- Court: Court of Appeal of New Zealand
- Full case name: Phillips v Phillips
- Decided: 23 February 1993
- Citation: [1993] 3 NZLR 159; (1993) 10 FRNZ 110

Court membership
- Judges sitting: Cooke P, Casey, Gault, McKay JJ

= Phillips v Phillips =

Phillips v Phillips [1993] 3 NZLR 159; (1993) 10 FRNZ 110 is a cited court case in New Zealand, where both parties entering into a contract make the same mistake (often referred to as a common mistake) when a contract is formed, under section 6(1)(a)(ii) of the Contractual Mistakes Act 1977.

==Background==
Mrs Phillips was in a de facto relation with Mr Phillips for 12 years. They had four children together, and she had worked at several of her husbands businesses.
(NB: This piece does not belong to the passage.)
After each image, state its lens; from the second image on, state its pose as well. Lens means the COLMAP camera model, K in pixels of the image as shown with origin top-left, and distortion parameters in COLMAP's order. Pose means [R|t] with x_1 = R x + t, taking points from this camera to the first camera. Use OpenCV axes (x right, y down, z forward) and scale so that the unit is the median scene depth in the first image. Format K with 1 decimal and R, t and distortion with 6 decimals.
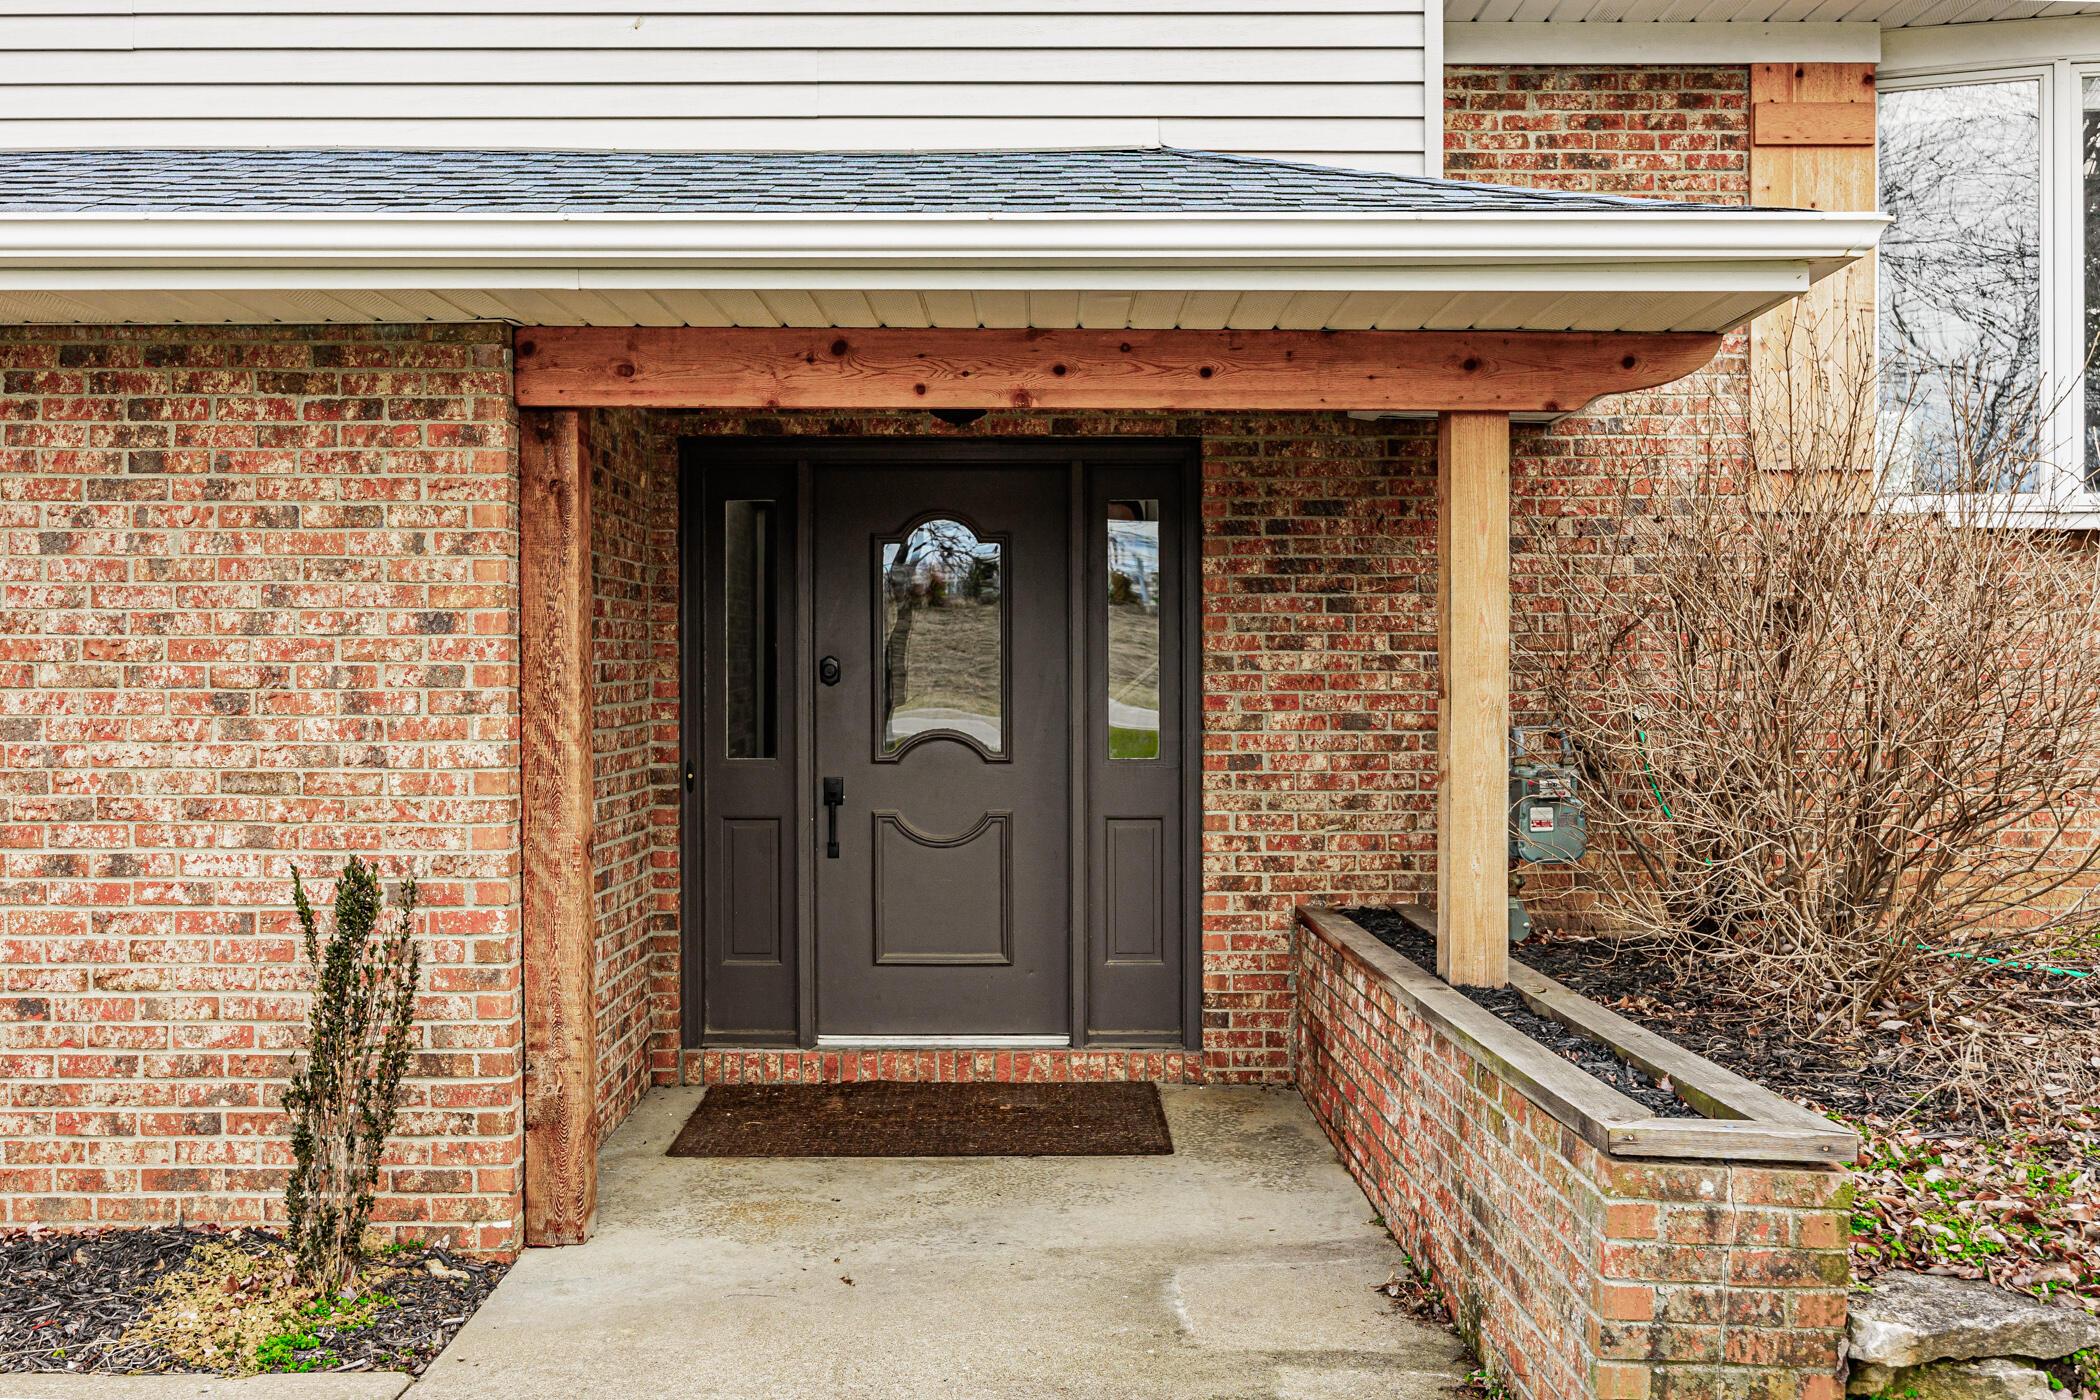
lens RADIAL K [[2133.2, 0, 1050.0], [0, 2133.2, 700.0], [0, 0, 1]] dist [0.004771, 0.001850]
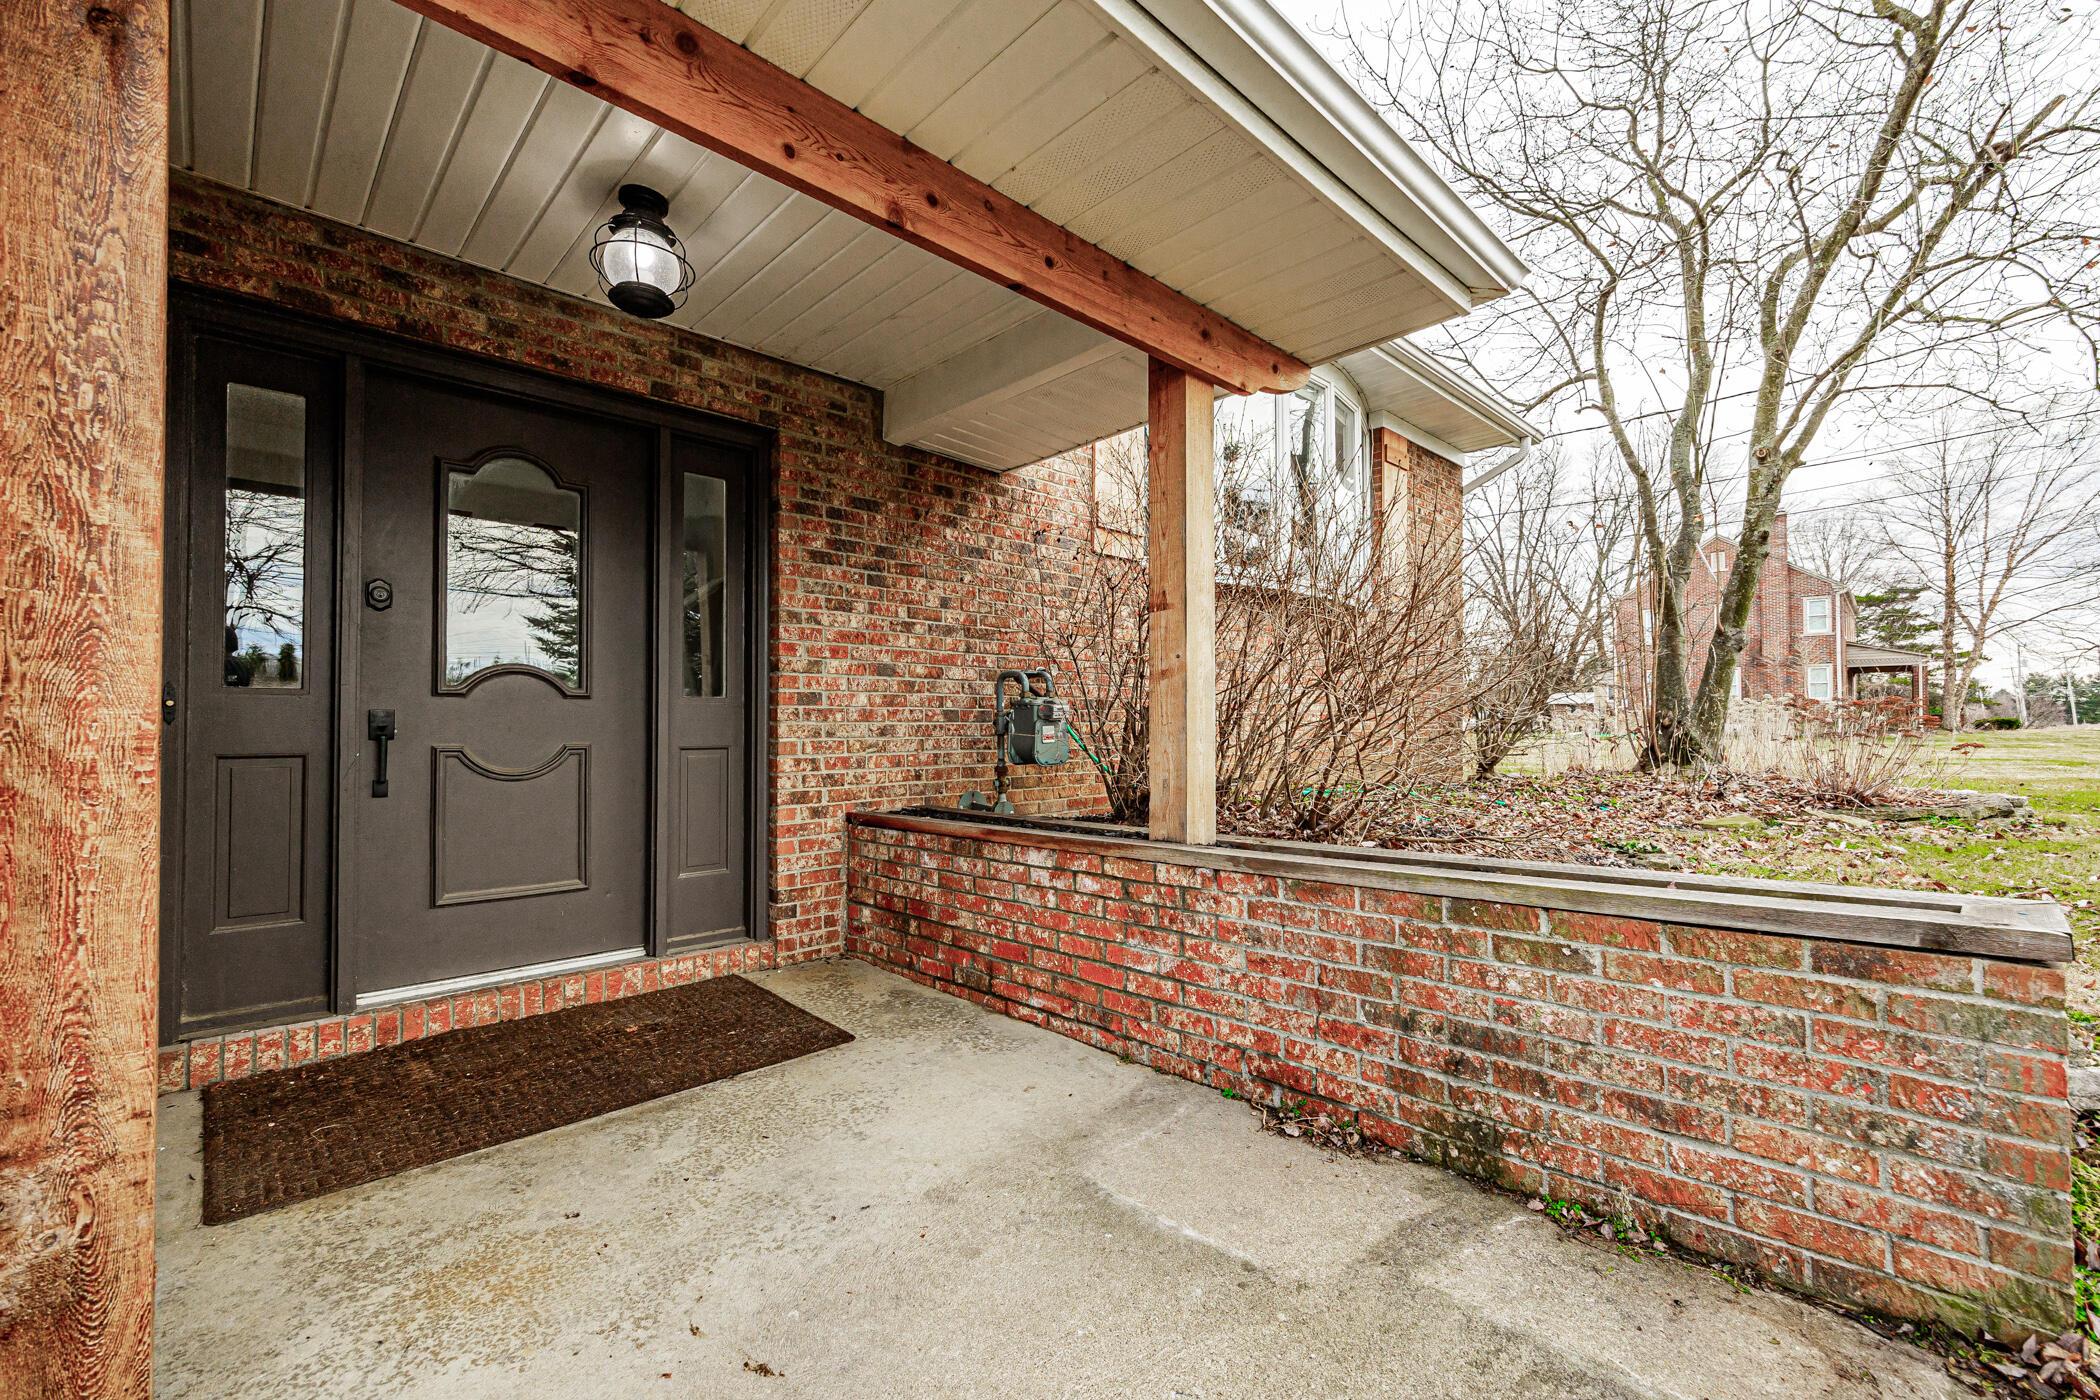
lens RADIAL K [[883.7, 0, 1048.2], [0, 883.7, 712.1], [0, 0, 1]] dist [0.007104, -0.000661]
pose [[0.717688, 0.011850, 0.696264, -0.166014], [0.017922, 0.999210, -0.035479, 0.057575], [-0.696134, 0.037941, 0.716908, 0.536386]]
At the breakdown of the relationship, they entered into a separation agreement, which gave Mrs Phillips far less than she was legally entitled to.

However, it was later discovered that such a separation agreement was not legally enforceable, and Mrs Phillips applied to the court to have the separation order set aside under section 6(1)(a)(ii) on the grounds that it was a common mistake, as both parties mistakenly thought that the separation agreement was legally enforceable.

==Held==
The court ruled that there was a common mistake here, and set aside (cancelled) the previous separation order.